Corsair Has The First Keyboards With Cherry’s New Speed Switches

Corsair Has The First Keyboards With Cherry’s New Speed Switches

Corsair has established a pretty good reputation in the world of mechanical keyboards. And they’ve just got their hands on something rather interesting, with the company announcing the world’s first keyboards with Cherry’s Speed switches.

What’s new about Cherry’s Speed switches is that the actuation time is shorter — 1.2mm compared to the standard 2mm. It doesn’t sound like much and … well, it’s really not. It’s literally 0.8mm, which isn’t a great deal of difference from Cherry’s standard Red switches.

The actuation force on the Speed switches isn’t anything special either: 45g, the same as Cherry’s Brown, Red and Silent offerings. The Speeds also have a lifespan of 50 million strokes.

The one advantage is that it won’t cost you anything extra to pick up any of Corsair’s keyboards carrying the MX Speeds. They’re available in the K70 RAPIDFIRE and the two RGB versions of the RAPIDFIRE, the K65 and K70.

Minus the colour elements, which are exclusive to the RGB models, the three keyboards all have full key rollver, a USB pass-through port, detachable wrist rests, keycap sets for MOBA and FPS games, the Corsair software suite and multimedia controls.

You can order the K65 and K70 RAPIDFIRE today from selected retailers, with larger outlets to begin selling the RAPIDFIRE models soon. A StaticICE search reveals that the K70 RAPIDFIRE is going for just over $170 locally, which isn’t too bad given its priced internationally at US$129.99.

For the K65 RGB and K70 RGB, they’re going for US$139.99 and US$169.99 respectively. Local stores are selling them for around $185 and $215 at the moment, although that might change when more of the bigger names (MSY, MWAVE, UMart, PC Case Gear etc.) have stock.


  • 0.8mm is a fairly massive difference when your starting point is 2mm!

    Here, let me help: The cherry speeds have a 40% shorter actuation distance.

      • It seems huge when you put it in percentages, but bugger all in practice. Also, Corsair were using the same 40% improvement in their press release.

        • Rule 1 of advertising, use the stats that make you seem the best haha.

          But yeah if someone is describing an M&M to you and they say it’s 40% bigger, it’s still a tiny chocolate….. Good point.

          • It’s like sugar free tic-tacs. They’re not technically sugar free, far from it in fact, but due to their serving size of 1 tic-tac, the weight is small enough that it comes in under the required number to report the sugar content.

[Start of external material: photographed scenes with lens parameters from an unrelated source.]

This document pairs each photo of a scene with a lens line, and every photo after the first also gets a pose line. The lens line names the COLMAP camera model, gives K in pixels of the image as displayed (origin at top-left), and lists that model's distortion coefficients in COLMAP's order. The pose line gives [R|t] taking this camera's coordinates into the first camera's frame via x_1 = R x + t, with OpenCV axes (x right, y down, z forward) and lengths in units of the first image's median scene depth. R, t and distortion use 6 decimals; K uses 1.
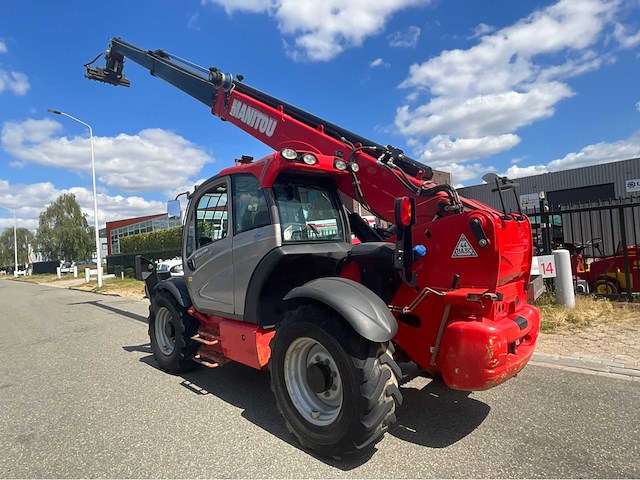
lens RADIAL K [[362.2, 0, 317.8], [0, 362.2, 236.5], [0, 0, 1]] dist [-0.014623, 0.010715]
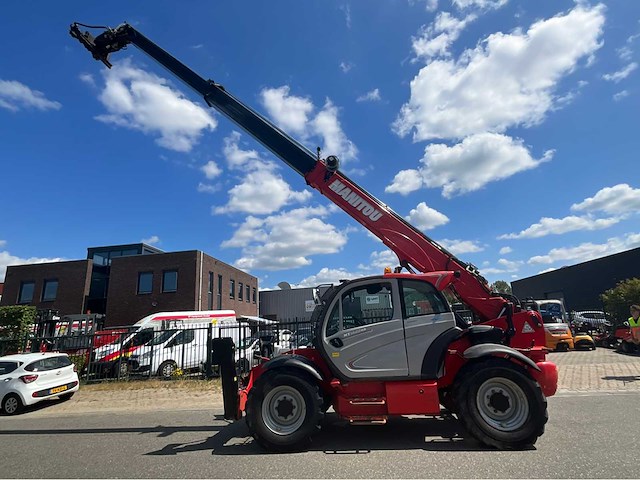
lens RADIAL K [[320.5, 0, 319.5], [0, 320.5, 240.8], [0, 0, 1]] dist [-0.004752, 0.004754]
pose [[0.779899, 0.184744, 0.598019, -1.281916], [-0.012037, 0.959697, -0.280778, 0.059566], [-0.625789, 0.211780, 0.750691, 0.146644]]
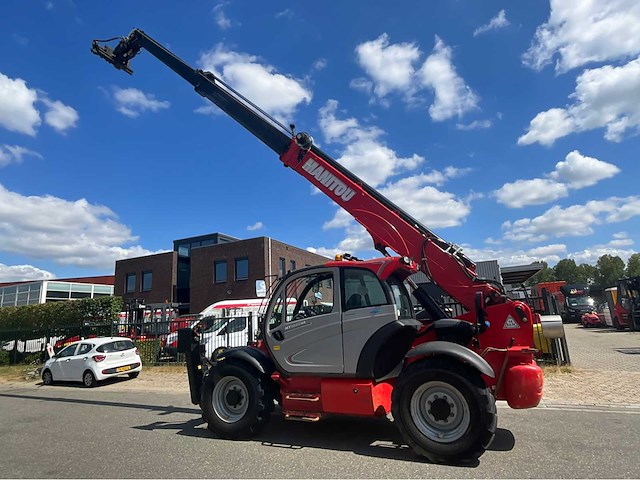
lens RADIAL K [[362.2, 0, 318.5], [0, 362.2, 239.9], [0, 0, 1]] dist [-0.014623, 0.010715]
pose [[0.935043, 0.098230, 0.340653, -0.760624], [-0.023657, 0.975996, -0.216502, 0.028519], [-0.353743, 0.194380, 0.914922, -0.240697]]
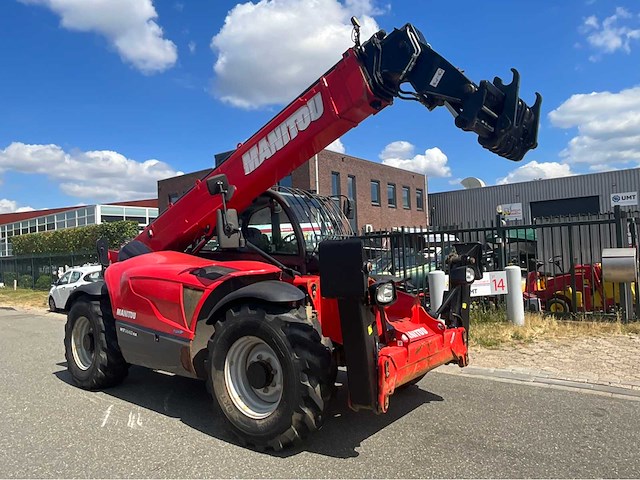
lens RADIAL K [[447.7, 0, 317.9], [0, 447.7, 234.6], [0, 0, 1]] dist [-0.008272, 0.002685]
pose [[0.993414, 0.036868, 0.108483, 0.024389], [-0.034552, 0.999135, -0.023155, -0.002685], [-0.109243, 0.019254, 0.993829, -0.252685]]
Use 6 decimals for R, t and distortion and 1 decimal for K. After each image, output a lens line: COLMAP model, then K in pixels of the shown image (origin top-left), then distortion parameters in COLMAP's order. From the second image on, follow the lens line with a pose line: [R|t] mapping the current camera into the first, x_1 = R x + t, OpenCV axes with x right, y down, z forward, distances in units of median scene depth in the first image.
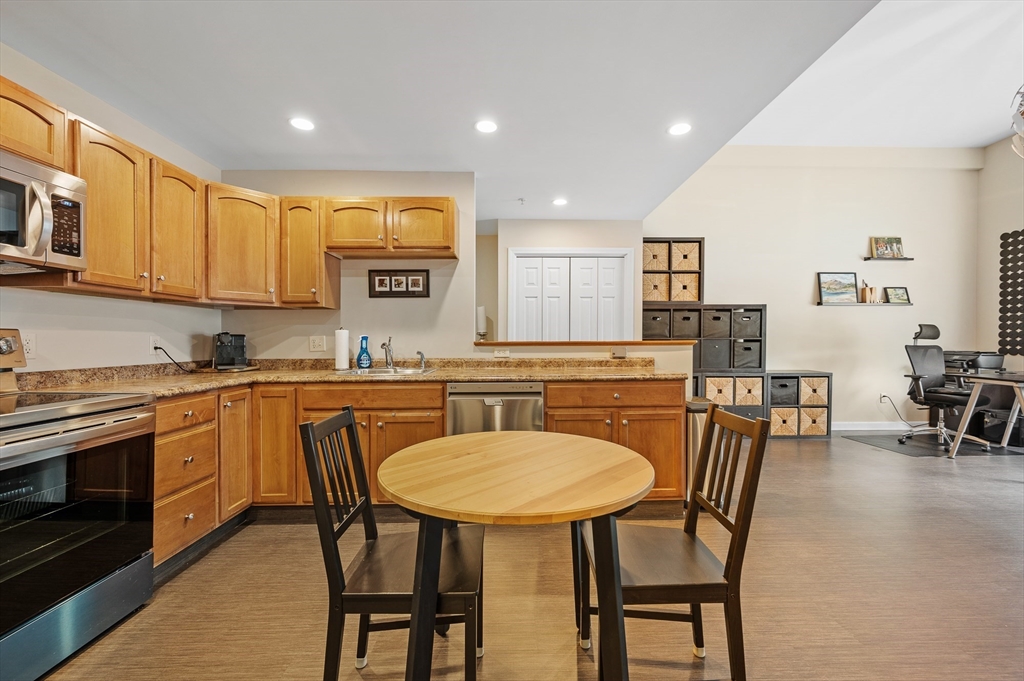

        • Eh, i’ve been making custom gaming controllers for fifteen years, and that kind of difference would be considered massive.

          For keyboards I actually prefer a longer keystroke, I’m not a fan of laptop keys, but for gaming being given more options is always good. I’m key-n to try these out!

  • I wouldn’t mind a buckling spring keyboard with all the bells and whistles of a Corsair. The Unicomp ones are fine, but definitely bland looking and basic, and not sure about nKRO and stuff.

  • USB pass through is a nice addition, my current K65 RGB takes two USB ports by itself, so I’m finding my PC a bit short on accessible USB ports since I got it.

    Shame the K65 isn’t available with Brown switches. I’m honestly not that thrilled with the red switches overall, but it was the only option for an RGB tenkeyless mechanical keyboard at the time.

    • Brown and Red’s have always been the way to go for me. I found my typing was most accurate off the bat on browns, although I’ve slowly become accustomed to browns. (I find reducing the repeat rate slightly in Windows actually helped me a little when typing on Reds, although I’ve fucked up about 5 times writing this paragraph and I’m on Reds now soooooooooooo)

    • Are you sure you don’t have a pass through? My K65 (non RGB) has a passthrough at the back of the keyboard next to the cord.

  • Annnnnnnnndddddddddd I just bought a STRAFE RGB with Silent keys…….. DAYYYYYYYAMMMMM lol

  • Dang, if only they were tactile.

    Could you use a large O-Ring to make it bottom out just after actuation?